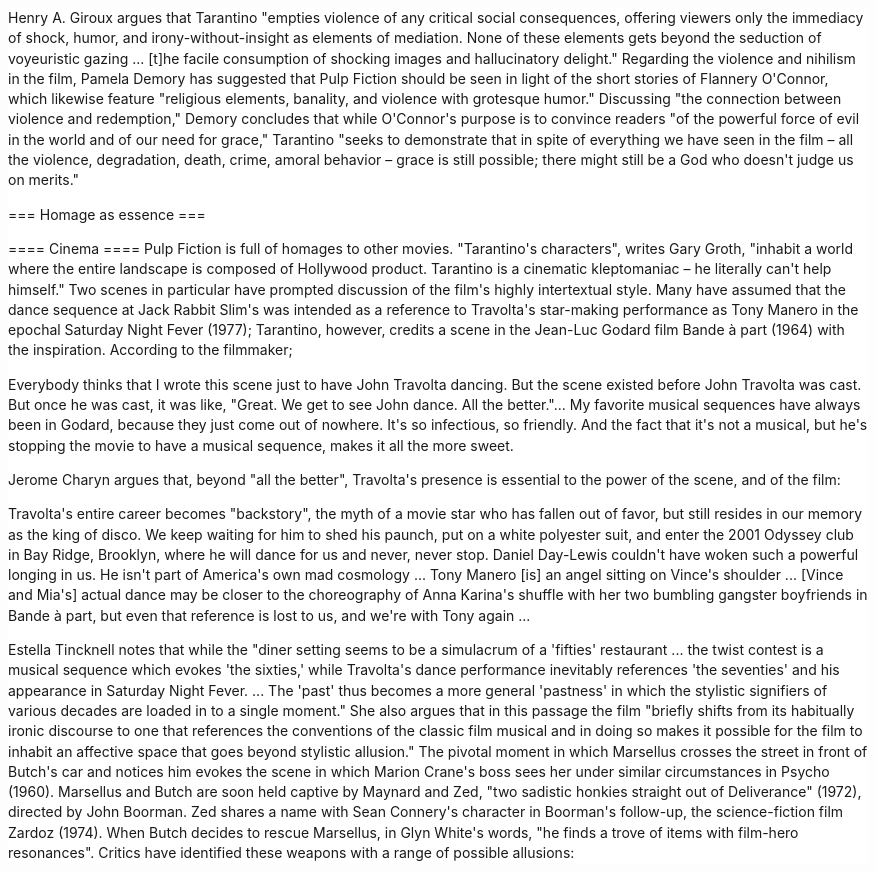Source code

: Henry A. Giroux argues that Tarantino "empties violence of any critical social consequences, offering viewers only the immediacy of shock, humor, and irony-without-insight as elements of mediation. None of these elements gets beyond the seduction of voyeuristic gazing ... [t]he facile consumption of shocking images and hallucinatory delight."
Regarding the violence and nihilism in the film, Pamela Demory has suggested that Pulp Fiction should be seen in light of the short stories of Flannery O'Connor, which likewise feature "religious elements, banality, and violence with grotesque humor." Discussing "the connection between violence and redemption," Demory concludes that while O'Connor's purpose is to convince readers "of the powerful force of evil in the world and of our need for grace," Tarantino "seeks to demonstrate that in spite of everything we have seen in the film – all the violence, degradation, death, crime, amoral behavior – grace is still possible; there might still be a God who doesn't judge us on merits."


=== Homage as essence ===


==== Cinema ====
Pulp Fiction is full of homages to other movies. "Tarantino's characters", writes Gary Groth, "inhabit a world where the entire landscape is composed of Hollywood product. Tarantino is a cinematic kleptomaniac – he literally can't help himself." Two scenes in particular have prompted discussion of the film's highly intertextual style. Many have assumed that the dance sequence at Jack Rabbit Slim's was intended as a reference to Travolta's star-making performance as Tony Manero in the epochal Saturday Night Fever (1977); Tarantino, however, credits a scene in the Jean-Luc Godard film Bande à part (1964) with the inspiration. According to the filmmaker;

Everybody thinks that I wrote this scene just to have John Travolta dancing. But the scene existed before John Travolta was cast. But once he was cast, it was like, "Great. We get to see John dance. All the better."... My favorite musical sequences have always been in Godard, because they just come out of nowhere. It's so infectious, so friendly. And the fact that it's not a musical, but he's stopping the movie to have a musical sequence, makes it all the more sweet.

Jerome Charyn argues that, beyond "all the better", Travolta's presence is essential to the power of the scene, and of the film:

Travolta's entire career becomes "backstory", the myth of a movie star who has fallen out of favor, but still resides in our memory as the king of disco. We keep waiting for him to shed his paunch, put on a white polyester suit, and enter the 2001 Odyssey club in Bay Ridge, Brooklyn, where he will dance for us and never, never stop. Daniel Day-Lewis couldn't have woken such a powerful longing in us. He isn't part of America's own mad cosmology ... Tony Manero [is] an angel sitting on Vince's shoulder ... [Vince and Mia's] actual dance may be closer to the choreography of Anna Karina's shuffle with her two bumbling gangster boyfriends in Bande à part, but even that reference is lost to us, and we're with Tony again ...

Estella Tincknell notes that while the "diner setting seems to be a simulacrum of a 'fifties' restaurant ... the twist contest is a musical sequence which evokes 'the sixties,' while Travolta's dance performance inevitably references 'the seventies' and his appearance in Saturday Night Fever. ... The 'past' thus becomes a more general 'pastness' in which the stylistic signifiers of various decades are loaded in to a single moment." She also argues that in this passage the film "briefly shifts from its habitually ironic discourse to one that references the conventions of the classic film musical and in doing so makes it possible for the film to inhabit an affective space that goes beyond stylistic allusion."
The pivotal moment in which Marsellus crosses the street in front of Butch's car and notices him evokes the scene in which Marion Crane's boss sees her under similar circumstances in Psycho (1960). Marsellus and Butch are soon held captive by Maynard and Zed, "two sadistic honkies straight out of Deliverance" (1972), directed by John Boorman. Zed shares a name with Sean Connery's character in Boorman's follow-up, the science-fiction film Zardoz (1974). When Butch decides to rescue Marsellus, in Glyn White's words, "he finds a trove of items with film-hero resonances". Critics have identified these weapons with a range of possible allusions:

### WHAT IS NEEDED
Output the data exactly, pictures omitted.

### RESULT OF THE TASK
Source code

: Henry A. Giroux argues that Tarantino "empties violence of any critical social consequences, offering viewers only the immediacy of shock, humor, and irony-without-insight as elements of mediation. None of these elements gets beyond the seduction of voyeuristic gazing ... [t]he facile consumption of shocking images and hallucinatory delight."
Regarding the violence and nihilism in the film, Pamela Demory has suggested that Pulp Fiction should be seen in light of the short stories of Flannery O'Connor, which likewise feature "religious elements, banality, and violence with grotesque humor." Discussing "the connection between violence and redemption," Demory concludes that while O'Connor's purpose is to convince readers "of the powerful force of evil in the world and of our need for grace," Tarantino "seeks to demonstrate that in spite of everything we have seen in the film – all the violence, degradation, death, crime, amoral behavior – grace is still possible; there might still be a God who doesn't judge us on merits."


=== Homage as essence ===


==== Cinema ====
Pulp Fiction is full of homages to other movies. "Tarantino's characters", writes Gary Groth, "inhabit a world where the entire landscape is composed of Hollywood product. Tarantino is a cinematic kleptomaniac – he literally can't help himself." Two scenes in particular have prompted discussion of the film's highly intertextual style. Many have assumed that the dance sequence at Jack Rabbit Slim's was intended as a reference to Travolta's star-making performance as Tony Manero in the epochal Saturday Night Fever (1977); Tarantino, however, credits a scene in the Jean-Luc Godard film Bande à part (1964) with the inspiration. According to the filmmaker;

Everybody thinks that I wrote this scene just to have John Travolta dancing. But the scene existed before John Travolta was cast. But once he was cast, it was like, "Great. We get to see John dance. All the better."... My favorite musical sequences have always been in Godard, because they just come out of nowhere. It's so infectious, so friendly. And the fact that it's not a musical, but he's stopping the movie to have a musical sequence, makes it all the more sweet.

Jerome Charyn argues that, beyond "all the better", Travolta's presence is essential to the power of the scene, and of the film:

Travolta's entire career becomes "backstory", the myth of a movie star who has fallen out of favor, but still resides in our memory as the king of disco. We keep waiting for him to shed his paunch, put on a white polyester suit, and enter the 2001 Odyssey club in Bay Ridge, Brooklyn, where he will dance for us and never, never stop. Daniel Day-Lewis couldn't have woken such a powerful longing in us. He isn't part of America's own mad cosmology ... Tony Manero [is] an angel sitting on Vince's shoulder ... [Vince and Mia's] actual dance may be closer to the choreography of Anna Karina's shuffle with her two bumbling gangster boyfriends in Bande à part, but even that reference is lost to us, and we're with Tony again ...

Estella Tincknell notes that while the "diner setting seems to be a simulacrum of a 'fifties' restaurant ... the twist contest is a musical sequence which evokes 'the sixties,' while Travolta's dance performance inevitably references 'the seventies' and his appearance in Saturday Night Fever. ... The 'past' thus becomes a more general 'pastness' in which the stylistic signifiers of various decades are loaded in to a single moment." She also argues that in this passage the film "briefly shifts from its habitually ironic discourse to one that references the conventions of the classic film musical and in doing so makes it possible for the film to inhabit an affective space that goes beyond stylistic allusion."
The pivotal moment in which Marsellus crosses the street in front of Butch's car and notices him evokes the scene in which Marion Crane's boss sees her under similar circumstances in Psycho (1960). Marsellus and Butch are soon held captive by Maynard and Zed, "two sadistic honkies straight out of Deliverance" (1972), directed by John Boorman. Zed shares a name with Sean Connery's character in Boorman's follow-up, the science-fiction film Zardoz (1974). When Butch decides to rescue Marsellus, in Glyn White's words, "he finds a trove of items with film-hero resonances". Critics have identified these weapons with a range of possible allusions:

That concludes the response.